(Provided text Opens)

To achieve the maximum power rating in the smallest package size, the core on which the windings are made must have a material with high heat conductivity. It may be Steatite, Alumina, Beryllium Oxide, or in some cases hard anodized Aluminum. Theoretically, the anodized Aluminum core has better heat conductivity than any other insulated material, with Beryllium Oxide being very close. There are specific problems with the anodized aluminum cores such as nicks in the coating, abrasion during capping, and controlling the anodized thickness. There are various shapes, oval, flat, and cylindrical, and most shapes are designed to optimize heat dissipation. The more heat that can be radiated from the resistor, the more power that can be safely applied.
There is a group of these called “Chassis Mounted Resistors”. These are generally cylindrical power resistors wound on a ceramic core molded and pressed into an aluminum heat sink usually with heat-radiating fins. These are designed to be mounted to metal plates or a chassis to further conduct heat. This results in a rating approximately 5 times or more than its normal rating.

(Provided text Closes)
(Recorded data Opens)

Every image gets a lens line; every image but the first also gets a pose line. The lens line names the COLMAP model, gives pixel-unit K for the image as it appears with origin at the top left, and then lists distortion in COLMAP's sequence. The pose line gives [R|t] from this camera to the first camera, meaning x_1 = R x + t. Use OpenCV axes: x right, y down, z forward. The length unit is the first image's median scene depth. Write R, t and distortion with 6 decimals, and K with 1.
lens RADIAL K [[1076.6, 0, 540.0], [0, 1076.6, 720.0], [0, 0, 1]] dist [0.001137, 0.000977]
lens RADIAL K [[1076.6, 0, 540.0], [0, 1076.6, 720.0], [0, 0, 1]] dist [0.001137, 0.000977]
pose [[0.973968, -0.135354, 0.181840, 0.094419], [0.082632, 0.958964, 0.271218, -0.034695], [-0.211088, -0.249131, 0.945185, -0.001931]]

(Recorded data Closes)
(Recorded data Opens)

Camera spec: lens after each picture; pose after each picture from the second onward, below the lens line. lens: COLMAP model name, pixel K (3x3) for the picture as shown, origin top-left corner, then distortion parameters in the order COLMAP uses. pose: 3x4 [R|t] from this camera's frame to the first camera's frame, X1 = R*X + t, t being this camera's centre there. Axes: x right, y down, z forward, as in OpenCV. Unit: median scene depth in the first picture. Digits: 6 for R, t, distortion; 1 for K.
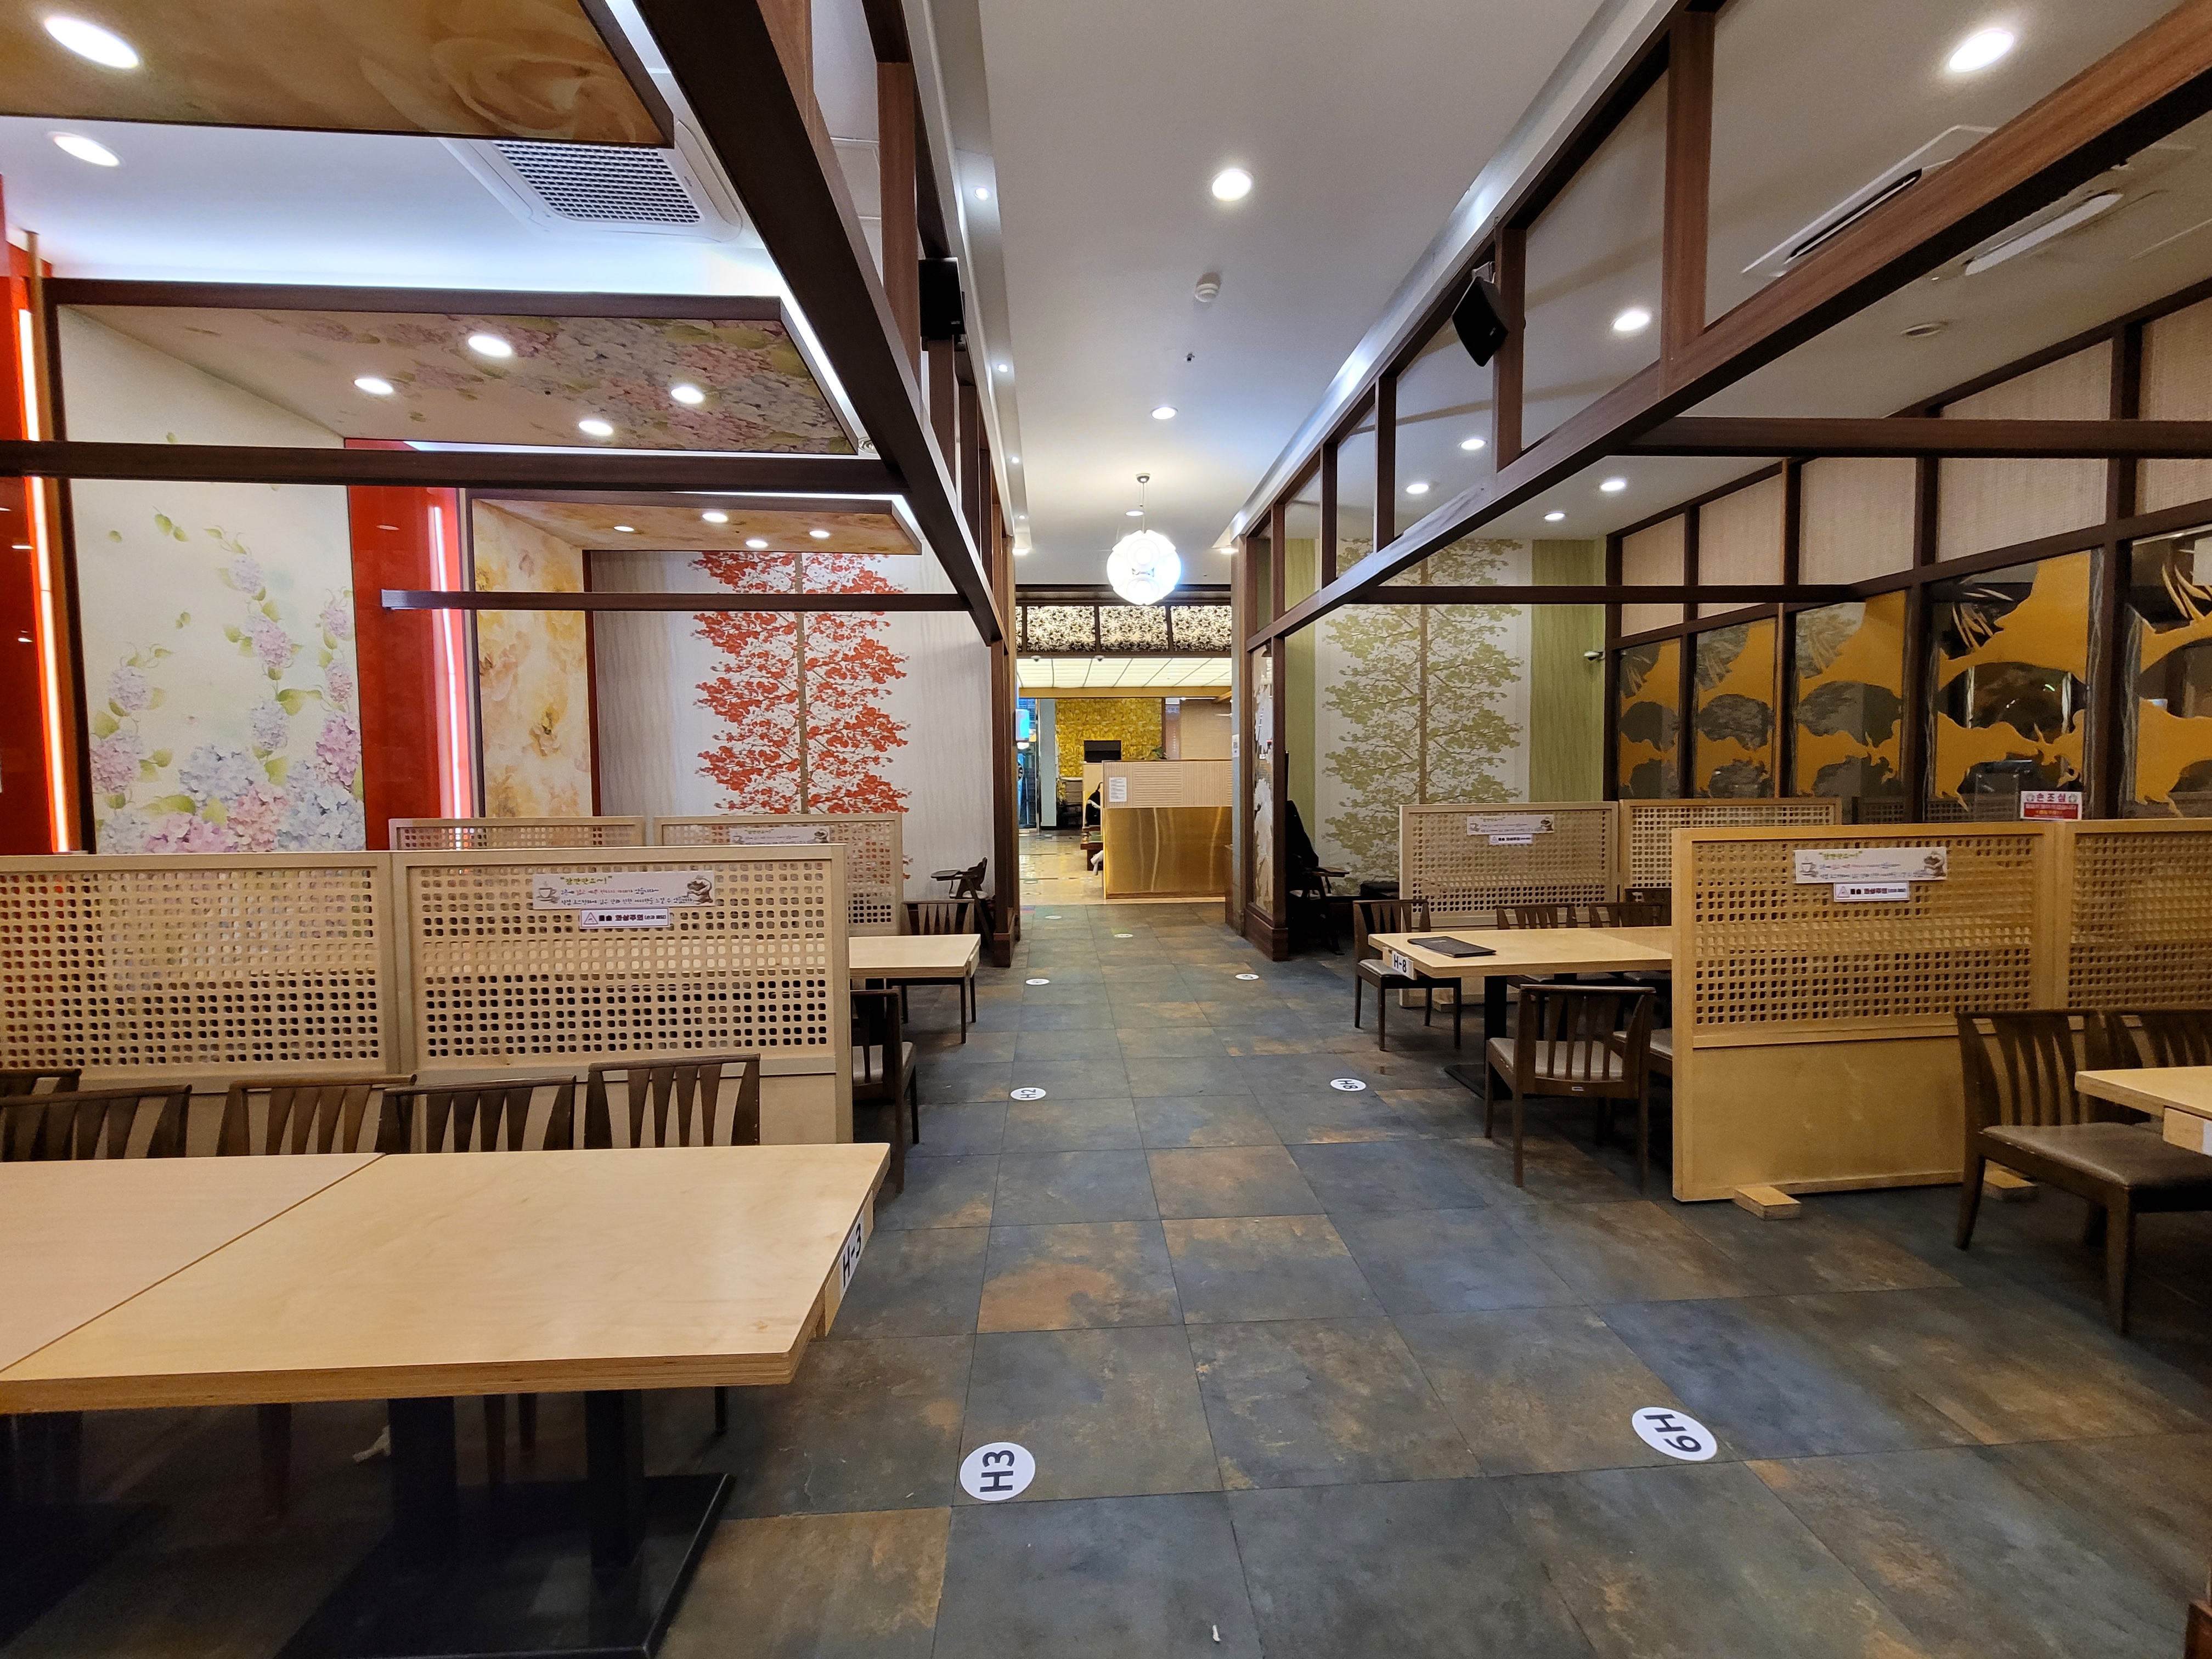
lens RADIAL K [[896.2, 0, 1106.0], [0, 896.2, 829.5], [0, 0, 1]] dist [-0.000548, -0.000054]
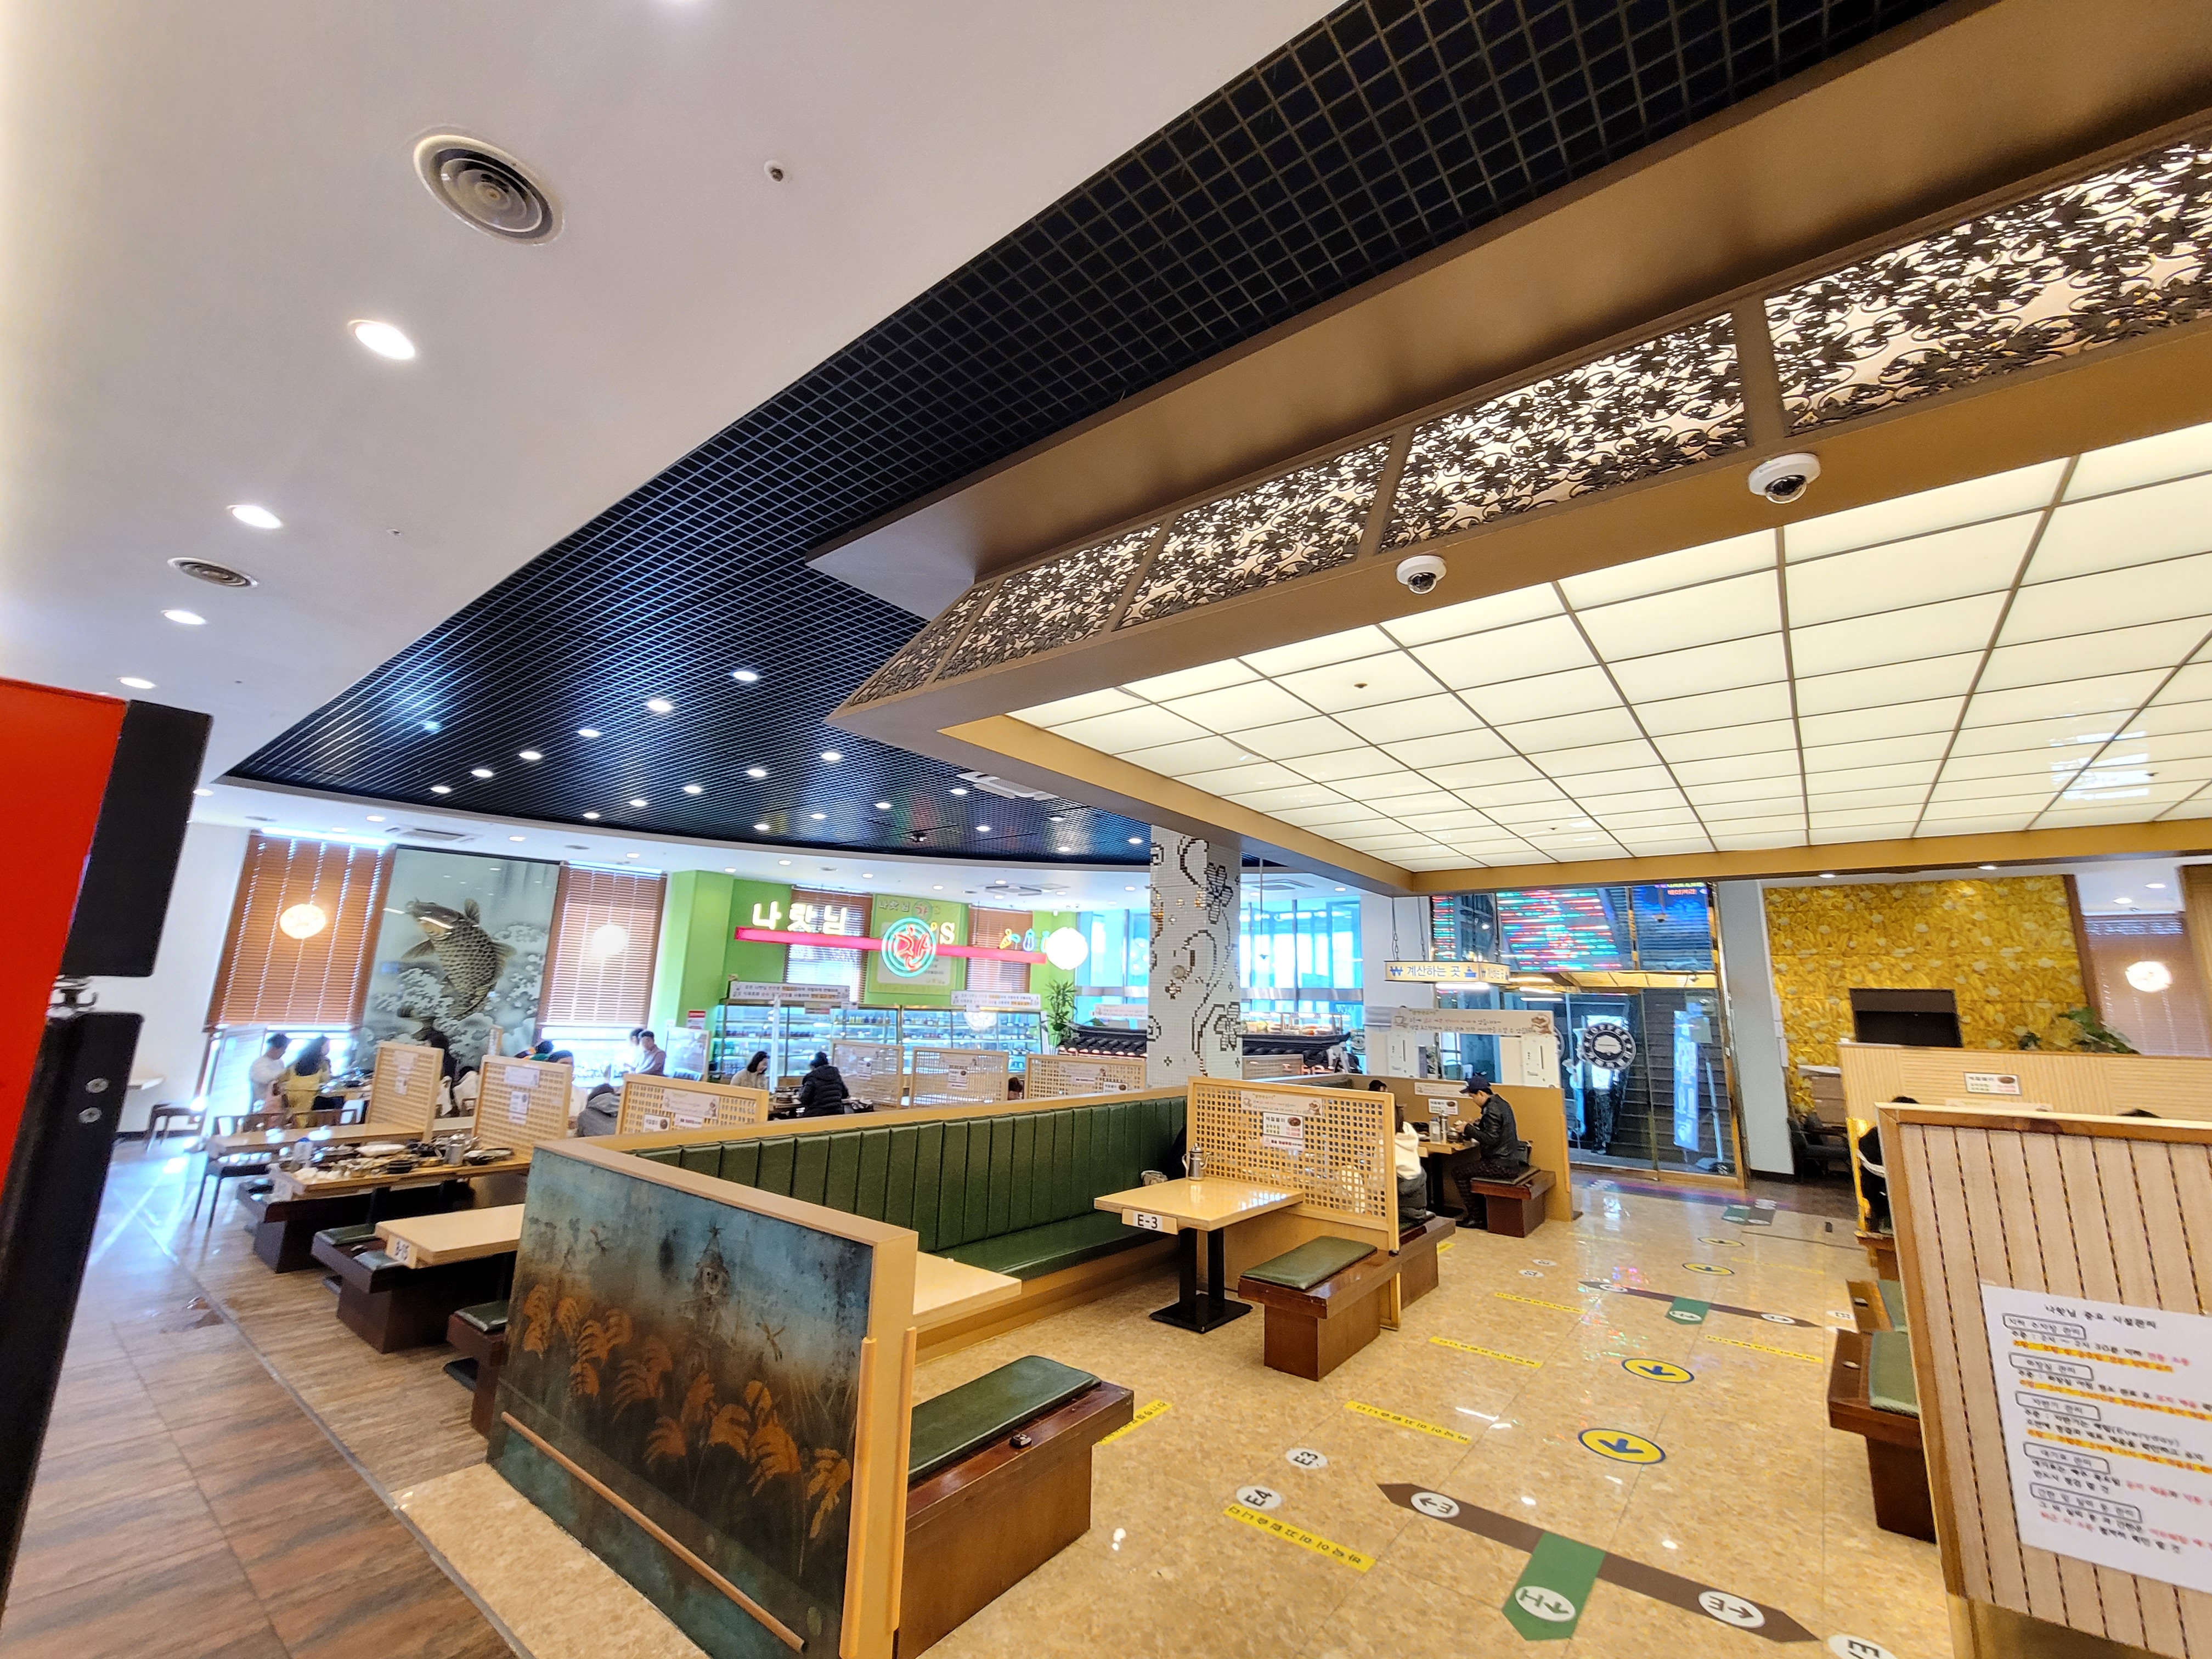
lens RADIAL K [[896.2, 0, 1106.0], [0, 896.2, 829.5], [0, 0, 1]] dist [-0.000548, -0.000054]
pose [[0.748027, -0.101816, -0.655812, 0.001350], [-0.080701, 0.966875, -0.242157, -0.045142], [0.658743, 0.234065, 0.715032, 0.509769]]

(Recorded data Closes)

• [Task list]
a: In the text on power resistor cores, which material comes very close to anodized aluminum in heat conductivity?
b: Carry on the text about power resistor cores from its last sentence.

• [Solved problems]
a: Beryllium Oxide

b:
These resistors come in a variety of accuracy and TCRs. They can be custom-made as a crossbreed between a Precision Resistor and a Power Resistor; capable of handling more power than the standard Precision Wirewound but not as accurate. Practically speaking, tolerances of 1% and temperature coefficients of 20 ppm can be achieved on all except the parts that are coated with Vitreous Enamel and low values. The curing process for Vitreous (a type of glass) requires extremely high heat and shrink applying pressure to the winding. This particular group normally will run tolerances of 10% with a TCR of 100ppm/oC. Power Resistors come in a variety of ratings. Most are rated at +25oC and derated linearly to either +275oC or +350oC. Again if the ambient temperature of operation is +275oC, no power can be applied and at +125ooC 1/2 rated power can be applied.
These power ratings are based on mounting the resistor in free air with the leads terminated at the recommended point. On axial lead components, this is 3/8 of an inch from the body. If they can be mounted closer, the resistor will run cooler or you can apply slightly more power and if mounted further out, you must reduce the power. CAUTION, if mounted directly over and in contact with a printed circuit board, the heat from the resistor can charge the board if full power is applied. I don’t know of any PC Boards that are rated at +275oC.
Other means of increasing the amount of power you can apply
(a) bond the resistor to the chassis or other metal parts
(b) mount vertically to get the chimney effect (this is very helpful when using those wound ceramic tubes)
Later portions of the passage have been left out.